Saved data entries:
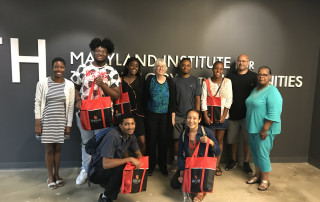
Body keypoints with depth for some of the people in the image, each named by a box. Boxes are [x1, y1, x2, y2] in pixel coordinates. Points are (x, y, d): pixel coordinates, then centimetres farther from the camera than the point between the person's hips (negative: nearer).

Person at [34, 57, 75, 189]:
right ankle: (50, 176, 24)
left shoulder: (69, 85, -2)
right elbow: (38, 104, -3)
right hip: (46, 121, -1)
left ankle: (57, 174, 29)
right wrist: (37, 124, -6)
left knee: (58, 148, 11)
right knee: (49, 149, 7)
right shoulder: (42, 83, -5)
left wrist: (68, 125, 0)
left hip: (61, 122, 1)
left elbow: (70, 106, 1)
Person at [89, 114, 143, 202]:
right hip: (97, 171, -8)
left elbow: (138, 153, 7)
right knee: (122, 167, -32)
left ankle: (108, 183, 11)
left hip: (113, 168, 8)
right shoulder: (113, 136, -29)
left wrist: (139, 163, -15)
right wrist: (130, 159, -33)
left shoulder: (131, 136, -4)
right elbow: (106, 164, -35)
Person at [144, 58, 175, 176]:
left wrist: (172, 114, -1)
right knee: (151, 139, 5)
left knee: (163, 140, 7)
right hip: (151, 115, -1)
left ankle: (162, 165, 23)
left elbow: (172, 99, 4)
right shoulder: (150, 80, 1)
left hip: (165, 115, 1)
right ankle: (151, 165, 21)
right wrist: (144, 112, -2)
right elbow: (145, 97, 2)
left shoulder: (169, 81, 4)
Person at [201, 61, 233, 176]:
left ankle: (217, 165, 19)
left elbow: (229, 100, -2)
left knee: (220, 140, 8)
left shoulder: (227, 82, 1)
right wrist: (205, 116, -9)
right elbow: (203, 100, -3)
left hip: (222, 116, 1)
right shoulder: (206, 82, 0)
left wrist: (224, 115, -9)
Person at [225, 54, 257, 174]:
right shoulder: (231, 76, 8)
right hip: (233, 113, 2)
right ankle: (233, 160, 29)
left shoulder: (253, 76, 1)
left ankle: (246, 163, 23)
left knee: (247, 140, 6)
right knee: (233, 139, 11)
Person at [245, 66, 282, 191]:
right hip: (253, 128, 9)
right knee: (255, 152, 16)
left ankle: (265, 180, 17)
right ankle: (257, 175, 32)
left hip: (265, 129, -8)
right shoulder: (255, 90, 13)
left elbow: (273, 114, -22)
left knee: (262, 154, -1)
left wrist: (264, 129, -23)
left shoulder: (272, 92, -16)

— WHAT NEEDS TO BE DONE —
Change the lines starting at the one containing "right elbow: (38, 104, -3)" and ending at the last line, replacing "Person at" with "Figure at" and leaving everything else as it is.

— WORKED SOLUTION —
right elbow: (38, 104, -3)
right hip: (46, 121, -1)
left ankle: (57, 174, 29)
right wrist: (37, 124, -6)
left knee: (58, 148, 11)
right knee: (49, 149, 7)
right shoulder: (42, 83, -5)
left wrist: (68, 125, 0)
left hip: (61, 122, 1)
left elbow: (70, 106, 1)
Figure at [89, 114, 143, 202]:
right hip: (97, 171, -8)
left elbow: (138, 153, 7)
right knee: (122, 167, -32)
left ankle: (108, 183, 11)
left hip: (113, 168, 8)
right shoulder: (113, 136, -29)
left wrist: (139, 163, -15)
right wrist: (130, 159, -33)
left shoulder: (131, 136, -4)
right elbow: (106, 164, -35)
Figure at [144, 58, 175, 176]:
left wrist: (172, 114, -1)
right knee: (151, 139, 5)
left knee: (163, 140, 7)
right hip: (151, 115, -1)
left ankle: (162, 165, 23)
left elbow: (172, 99, 4)
right shoulder: (150, 80, 1)
left hip: (165, 115, 1)
right ankle: (151, 165, 21)
right wrist: (144, 112, -2)
right elbow: (145, 97, 2)
left shoulder: (169, 81, 4)
Figure at [201, 61, 233, 176]:
left ankle: (217, 165, 19)
left elbow: (229, 100, -2)
left knee: (220, 140, 8)
left shoulder: (227, 82, 1)
right wrist: (205, 116, -9)
right elbow: (203, 100, -3)
left hip: (222, 116, 1)
right shoulder: (206, 82, 0)
left wrist: (224, 115, -9)
Figure at [225, 54, 257, 174]:
right shoulder: (231, 76, 8)
right hip: (233, 113, 2)
right ankle: (233, 160, 29)
left shoulder: (253, 76, 1)
left ankle: (246, 163, 23)
left knee: (247, 140, 6)
right knee: (233, 139, 11)
Figure at [245, 66, 282, 191]:
right hip: (253, 128, 9)
right knee: (255, 152, 16)
left ankle: (265, 180, 17)
right ankle: (257, 175, 32)
left hip: (265, 129, -8)
right shoulder: (255, 90, 13)
left elbow: (273, 114, -22)
left knee: (262, 154, -1)
left wrist: (264, 129, -23)
left shoulder: (272, 92, -16)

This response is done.